The Ghana Revenue Authority (GRA) has dismissed concerns that the newly introduced Value Added Tax (VAT) regime will result in higher consumer prices or create unfair competition within the retail market, insisting that the reforms are designed to reduce costs and improve transparency across the economy.
In a detailed press statement issued on Tuesday, February 10, 2026, the Authority responded to complaints raised by the Abossey Okai Spare Parts Traders Association, which had argued that the new VAT structure under the Value Added Tax Act, 2025 (Act 1151) places an excessive burden on traders and could push prices upward.
According to the GRA, these concerns stem from a misunderstanding of how the revised VAT system works, particularly the treatment of input VAT.
Under the previous VAT flat rate scheme, traders paid a 4 percent flat rate on sales but incurred 21.9 percent input VAT on purchases. This input VAT was not deductible and therefore became embedded in the cost of goods, ultimately passed on to consumers in the form of higher prices.
The Authority explained that the new VAT regime replaces the flat rate system with a standard 20 percent VAT rate, under which businesses can fully deduct input VAT. This includes deductions on the National Health Insurance Levy (NHIL) and the Ghana Education Trust Fund (GETFund) levy, which were previously embedded in costs.

☆ ☆ ☆ ☆ ☆

> **Actions to take**:
- a) In the passage on Ghana's VAT reforms, copy the text starting at the words "Under the previous" and ending after the words "of higher prices.".
- b) Summarize the passage on Ghana's VAT reforms in two sentences.
- c) Pick up the passage on Ghana's VAT reforms after its final sentence and continue it.
The records come from a separate source.

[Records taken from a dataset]
☆ ☆ ☆ ☆ ☆

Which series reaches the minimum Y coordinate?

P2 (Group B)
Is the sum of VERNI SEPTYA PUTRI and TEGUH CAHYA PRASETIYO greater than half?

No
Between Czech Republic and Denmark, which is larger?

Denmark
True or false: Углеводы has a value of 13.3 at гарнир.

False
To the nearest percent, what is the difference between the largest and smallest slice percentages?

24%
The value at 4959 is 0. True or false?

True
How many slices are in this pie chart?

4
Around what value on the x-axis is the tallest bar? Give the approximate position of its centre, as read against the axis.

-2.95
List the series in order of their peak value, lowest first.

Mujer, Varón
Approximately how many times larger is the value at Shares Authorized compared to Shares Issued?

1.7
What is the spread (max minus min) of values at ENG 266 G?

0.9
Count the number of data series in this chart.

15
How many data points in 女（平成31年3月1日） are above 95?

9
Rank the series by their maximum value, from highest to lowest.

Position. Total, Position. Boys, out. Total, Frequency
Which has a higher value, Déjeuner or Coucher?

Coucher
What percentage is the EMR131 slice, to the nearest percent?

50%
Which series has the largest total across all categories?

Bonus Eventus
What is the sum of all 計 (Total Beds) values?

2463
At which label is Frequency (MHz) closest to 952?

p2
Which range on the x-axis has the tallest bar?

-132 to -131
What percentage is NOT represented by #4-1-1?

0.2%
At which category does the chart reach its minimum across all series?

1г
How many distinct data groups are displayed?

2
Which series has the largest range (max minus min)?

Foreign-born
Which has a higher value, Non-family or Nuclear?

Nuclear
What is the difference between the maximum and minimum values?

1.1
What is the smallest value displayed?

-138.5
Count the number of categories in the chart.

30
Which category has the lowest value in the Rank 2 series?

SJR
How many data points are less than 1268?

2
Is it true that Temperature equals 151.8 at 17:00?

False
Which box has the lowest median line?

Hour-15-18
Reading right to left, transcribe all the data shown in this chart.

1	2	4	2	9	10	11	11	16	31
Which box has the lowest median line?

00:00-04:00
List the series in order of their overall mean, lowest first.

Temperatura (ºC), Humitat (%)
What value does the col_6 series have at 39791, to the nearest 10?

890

☆ ☆ ☆ ☆ ☆

> **Answer list**:
- a)
Under the previous VAT flat rate scheme, traders paid a 4 percent flat rate on sales but incurred 21.9 percent input VAT on purchases. This input VAT was not deductible and therefore became embedded in the cost of goods, ultimately passed on to consumers in the form of higher prices.

- b) The Ghana Revenue Authority rejected complaints from the Abossey Okai Spare Parts Traders Association that the new VAT regime under Act 1151 would raise prices or create unfair competition, attributing those concerns to a misunderstanding of how input VAT is treated. Under the old flat rate scheme, traders paid 4 percent on sales but could not deduct the 21.9 percent input VAT on purchases, so it ended up in consumer prices, whereas the new standard 20 percent rate lets businesses fully deduct input VAT, including the NHIL and GETFund levies.

- c)
According to the GRA, once deductibility is properly applied, the new system results in a lower effective tax burden and reduced final prices.
To illustrate its position, the Authority used an example of a product with a base cost of GH¢500 and a profit margin of 20 percent. Under the old flat rate system, the final consumer price would have been GH¢760.66 due to embedded non-deductible input VAT. Under the new VAT regime, however, the same product would sell at GH¢720, reflecting a lower overall cost.
“The perception of higher prices arises when traders apply the new 20 percent output VAT on top of a cost base that still includes non-deductible input VAT,” the GRA stated. “Under the new structure, businesses are required to declare both input and output VAT in the same return and remit only the net amount.”
The Authority also addressed concerns about the increase in the VAT registration threshold from its previous level to GH¢750,000. Some traders had argued that the change could distort competition by favouring larger businesses.
The GRA rejected this claim, describing the threshold adjustment as a relief measure aimed at reducing compliance costs for small businesses. It explained that non-registered traders still pay VAT on their purchases but cannot claim deductions, while registered traders recover input VAT and price their goods from a lower cost base.
Using the same GH¢500 example, the Authority said both registered and non-registered traders would ultimately sell the product at GH¢720, meaning the threshold does not create a pricing advantage but rather eases administrative pressure on smaller operators.
As part of its clarification, the GRA outlined several benefits of the new VAT regime. These include a reduction in the effective tax rate from 21.9 percent to 20 percent, the abolition of the 1 percent COVID-19 Health Recovery Levy, full input VAT deductibility, and the elimination of cascading “tax-on-tax” effects that previously inflated prices.
The Authority added that the reforms lower the overall cost of doing business by removing embedded VAT from cost structures, introduce a simplified and unified VAT system, and raise the registration threshold to improve compliance among small and medium-sized enterprises.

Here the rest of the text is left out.